__Document excerpt__:

- Born: Stuart Clink Hood 17 December 1915 Edzell, Angus, Scotland
- Died: 31 January 2011 (aged 95)
- Education: University of Edinburgh
- Title: Controller of BBC Television Service (1961–1963)

= Stuart Hood =

British writer (1915–2011)

Stuart Clink Hood (17 December 1915 - 31 January 2011) was a Scottish novelist, translator and a former British television producer and Controller of BBC Television.

==Life==
Hood was born in Edzell, Angus, Scotland. His father was an infant school headmaster, firstly in Edzell and then in Montrose. After school Hood attended the University of Edinburgh between 1934 and 1938.

During the Second World War Hood served in the British Army as an intelligence officer. He spent a year in Italy as a prisoner of war before joining the partisans. His memoir of this period, Pebbles from my Skull, was published in 1963; a revised version appeared in 1985. It is an unromantic account of the partisans in Italy and their relationship to the official allied forces.

From 1961 until 1963, Hood was the Controller of the BBC Television Service. As Controller, he played a key role in changing the BBC's reputation from being a producer of stodgy, didactic programming in the tradition of Lord Reith to a more creative broadcaster. His tenure saw the launch of innovative programming such as on the police drama Z-Cars, the satire That Was the Week That Was and the influential science fiction programme Doctor Who, as well as the appearance of the first female newscaster, Nan Winton. He became the overall Controller of BBC Television in 1963 with the preparations for the launch of the minority channel BBC2, with his former assistant Donald Baverstock working under him to Control BBC1 and Michael Peacock doing the same for the new channel. This arrangement was short-lived as he resigned from the BBC in the summer of 1964, although his subsequent period at Rediffusion London as Controller was also brief.

__Dataset content__:
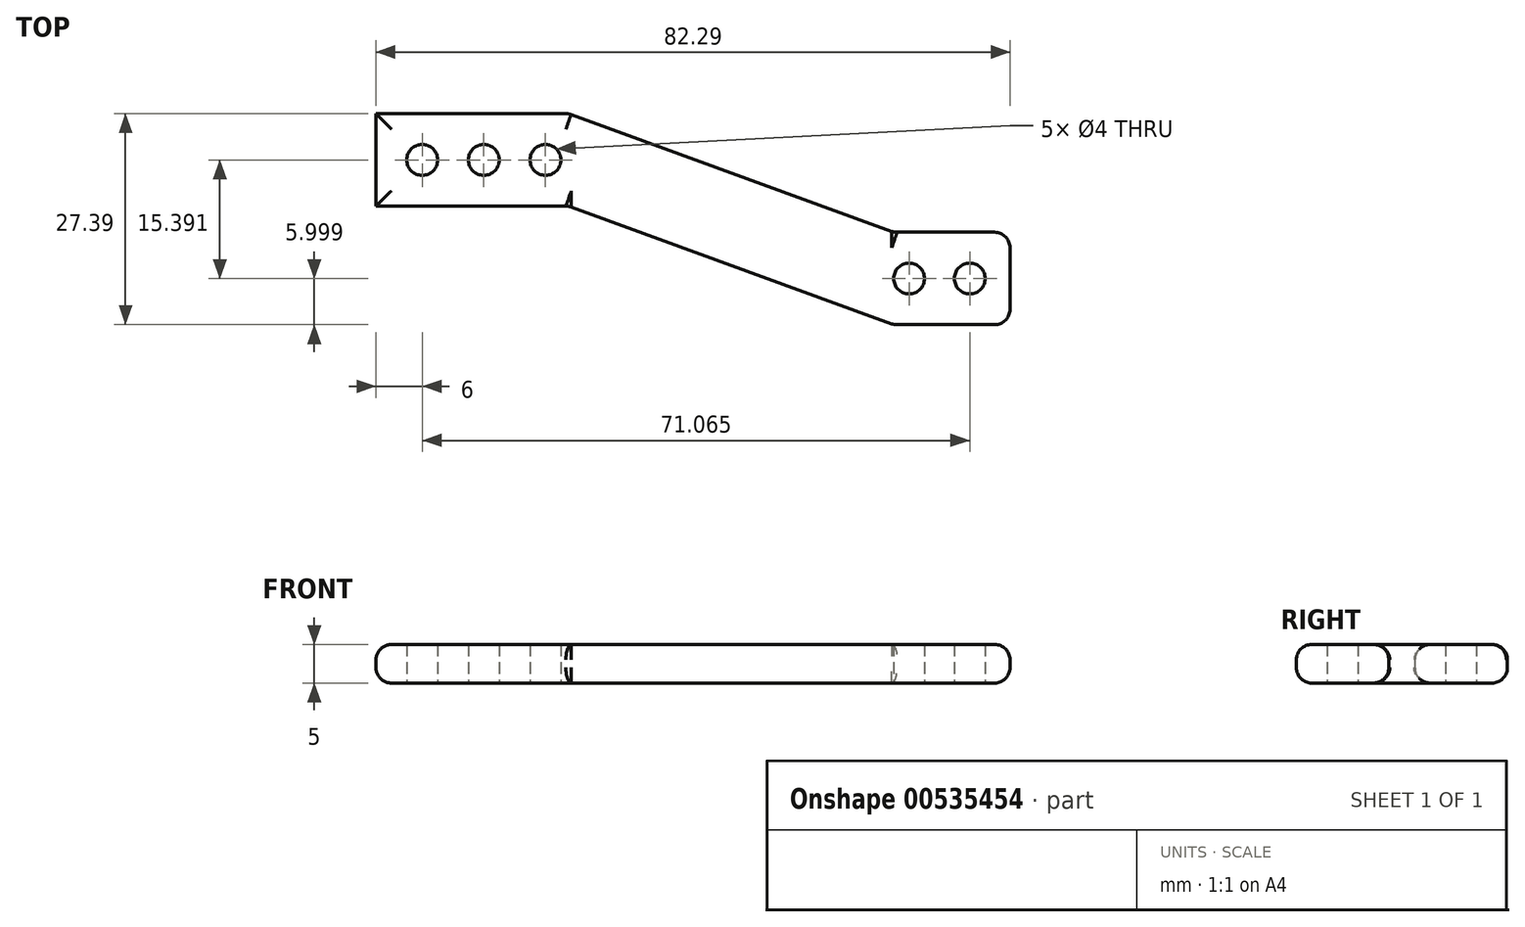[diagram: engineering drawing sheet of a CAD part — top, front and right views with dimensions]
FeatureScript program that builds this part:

__To-do list__:
(a) Answer these questions from the biography of Stuart Hood:
(i) At which university did Hood study, and in which years?
(ii) In what year was his memoir Pebbles from my Skull first published?
(iii) Who was the first female newscaster to appear during his tenure?
(b) From the biography of Stuart Hood, extract the part that opens with the words containing "Stuart Clink Hood (17" and closes with "1934 and 1938.", copying it without any change.
The data above are not needed for any of this work.

__In response__:
(a)
(i) The University of Edinburgh, from 1934 to 1938.
(ii) 1963.
(iii) Nan Winton.

(b)
Stuart Clink Hood (17 December 1915 - 31 January 2011) was a Scottish novelist, translator and a former British television producer and Controller of BBC Television.

==Life==
Hood was born in Edzell, Angus, Scotland. His father was an infant school headmaster, firstly in Edzell and then in Montrose. After school Hood attended the University of Edinburgh between 1934 and 1938.